Salve, o anima eletta, mio buono e caro compaesano ed amico. Dormi in pace come hai meritato in vita, e pace ti augurano con me i tuoi colleghi del Senato, che hanno perduto in te un compagno diletto, un ottimo amico ed un insigne cittadino che onorava il Senato. (Vive e generali approvazioni). [...]
VISCONTI VENOSTA, ministro degli affari esteri.Domando la parola.
PRESIDENTE. Ha facoltà di parlare.
VISCONTI VENOSTA, ministro degli affari esteri.Mi conceda il Senato di associarmi all'omaggio così eloquentemente e così affettuosamente reso alla memoria del senatore Artom.
Il Senato ha perduto in lui uno dei nostri più benemeriti colleghi.
Io rimpiango l'uomo pel quale una lunga associazione di lavoro, nei pubblici uffici, aveva lasciato nell'animo mio una profonda amicizia che ero lieto ed orgoglioso di sapere contracambiata.
Che cosa potrei aggiungere alle parole del nostro illustre Presidente che tanto amava e pregiava l'estinto collega?
Egli ci parlò del suo passato a cui si associava un impareggiabile onore, quello di essere stato il collaboratore fedele del conte di Cavour, di avere avuto la fiducia intiera del grande uomo di Stato.
E così in questo uomo modesto, che veniva silenzioso a prendere il suo posto nei nostri banchi, noi vedevamo il testimone e il confidente dell'opera ascosa, dei grandi pensieri, delle ansie profonde di quei giorni procellosi, da cui uscì la redenzione d'Italia.
Io vorrei dirvi o signori della sua vasta coltura della tempra fine e delicata dell'animo suo, di quella sua mente indagatrice ed acuta, mirabilmente dotata per discernere il vero, distogliendone tutte le vane apparenze, che faceva di lui nell'azione politica un giudice così sicuro, e un così fidato consigliere.
Da lunghi anni egli viveva solo pei suoi studi, per le sue memorie, per l'affetto dei suoi; e il ricordo dei servigi resi all'Italia era per lui come il fiore segreto della coscienza, che nella solitudine e nel silenzio conserva meglio il suo profumo (Bene!).

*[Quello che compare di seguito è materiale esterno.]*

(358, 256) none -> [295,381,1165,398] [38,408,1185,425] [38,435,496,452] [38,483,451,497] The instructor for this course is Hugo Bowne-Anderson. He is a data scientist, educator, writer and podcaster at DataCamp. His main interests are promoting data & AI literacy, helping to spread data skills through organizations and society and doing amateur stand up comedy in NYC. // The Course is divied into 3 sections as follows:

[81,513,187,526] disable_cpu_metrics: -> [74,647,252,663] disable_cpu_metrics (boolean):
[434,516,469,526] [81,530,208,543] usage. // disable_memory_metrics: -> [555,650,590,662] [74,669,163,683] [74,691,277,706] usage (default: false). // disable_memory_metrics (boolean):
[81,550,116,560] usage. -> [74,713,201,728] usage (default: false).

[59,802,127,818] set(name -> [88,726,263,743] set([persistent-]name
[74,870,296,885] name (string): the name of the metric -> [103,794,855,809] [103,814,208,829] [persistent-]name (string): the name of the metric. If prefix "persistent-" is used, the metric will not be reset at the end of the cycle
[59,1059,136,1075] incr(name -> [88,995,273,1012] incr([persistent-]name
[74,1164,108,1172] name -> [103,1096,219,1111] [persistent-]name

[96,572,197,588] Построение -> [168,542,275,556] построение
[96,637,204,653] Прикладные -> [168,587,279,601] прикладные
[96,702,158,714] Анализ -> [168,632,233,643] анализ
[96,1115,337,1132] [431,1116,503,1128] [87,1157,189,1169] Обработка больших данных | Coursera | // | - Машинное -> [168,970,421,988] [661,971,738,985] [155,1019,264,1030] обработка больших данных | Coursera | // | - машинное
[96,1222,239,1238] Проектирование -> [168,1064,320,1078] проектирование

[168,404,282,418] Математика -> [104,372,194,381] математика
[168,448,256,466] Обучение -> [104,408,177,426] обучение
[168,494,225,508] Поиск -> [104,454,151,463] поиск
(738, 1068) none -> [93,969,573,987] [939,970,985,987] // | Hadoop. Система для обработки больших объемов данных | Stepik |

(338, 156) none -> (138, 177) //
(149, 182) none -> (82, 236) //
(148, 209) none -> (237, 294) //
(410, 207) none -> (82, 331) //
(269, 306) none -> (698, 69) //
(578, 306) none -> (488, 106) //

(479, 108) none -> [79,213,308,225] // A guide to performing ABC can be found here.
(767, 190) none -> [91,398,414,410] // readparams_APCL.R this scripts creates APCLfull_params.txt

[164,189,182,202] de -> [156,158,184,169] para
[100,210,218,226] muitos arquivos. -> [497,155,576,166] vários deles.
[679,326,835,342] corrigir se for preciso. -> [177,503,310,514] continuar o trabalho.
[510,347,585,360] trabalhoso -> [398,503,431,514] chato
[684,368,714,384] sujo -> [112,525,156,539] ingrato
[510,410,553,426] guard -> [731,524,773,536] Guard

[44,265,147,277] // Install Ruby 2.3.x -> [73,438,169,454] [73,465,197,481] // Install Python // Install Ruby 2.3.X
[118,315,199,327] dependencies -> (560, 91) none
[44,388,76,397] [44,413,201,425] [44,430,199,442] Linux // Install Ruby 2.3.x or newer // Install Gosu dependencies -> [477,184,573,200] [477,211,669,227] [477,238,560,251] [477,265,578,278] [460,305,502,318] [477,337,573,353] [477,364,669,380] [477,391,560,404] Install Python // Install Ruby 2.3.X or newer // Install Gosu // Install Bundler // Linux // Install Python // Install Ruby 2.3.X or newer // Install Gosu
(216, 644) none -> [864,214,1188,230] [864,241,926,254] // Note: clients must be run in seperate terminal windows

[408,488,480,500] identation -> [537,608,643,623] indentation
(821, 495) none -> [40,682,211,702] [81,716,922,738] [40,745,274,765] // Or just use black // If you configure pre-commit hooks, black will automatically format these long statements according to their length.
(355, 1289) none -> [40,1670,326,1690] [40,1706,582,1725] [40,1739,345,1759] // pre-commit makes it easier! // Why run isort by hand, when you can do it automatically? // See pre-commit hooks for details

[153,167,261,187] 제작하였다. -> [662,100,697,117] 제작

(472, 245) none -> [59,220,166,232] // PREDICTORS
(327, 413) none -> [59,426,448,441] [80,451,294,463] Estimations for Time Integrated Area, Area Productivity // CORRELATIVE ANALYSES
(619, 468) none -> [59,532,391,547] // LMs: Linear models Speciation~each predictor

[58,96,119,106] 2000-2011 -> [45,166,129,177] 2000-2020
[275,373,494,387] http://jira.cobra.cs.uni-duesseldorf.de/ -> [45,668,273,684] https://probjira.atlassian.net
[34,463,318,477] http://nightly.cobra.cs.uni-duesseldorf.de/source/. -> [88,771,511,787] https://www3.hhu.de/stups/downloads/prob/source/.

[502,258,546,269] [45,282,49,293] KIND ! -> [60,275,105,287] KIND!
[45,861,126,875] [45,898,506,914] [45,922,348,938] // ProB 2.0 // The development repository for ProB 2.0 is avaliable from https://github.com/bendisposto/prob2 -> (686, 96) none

Solo coloro, che lo hanno da vicino conosciuto, hanno potuto sapere quale e quanto fosse il suo valore, e oggi vorrebbero rendere intera testimonianza in mezzo al facile oblio dei nostri giorni.
Ma in questa Assemblea, tra i suoi colleghi del Senato, come in una cerchia eletta, il suo nome vivrà circondato da una memore ed affettuosa stima, il solo e discreto guiderdone che egli ambiva per la sua vita (Benissimo, approvazioni).

Senato del Regno, Atti parlamentari. Discussioni,27 gennaio 1900.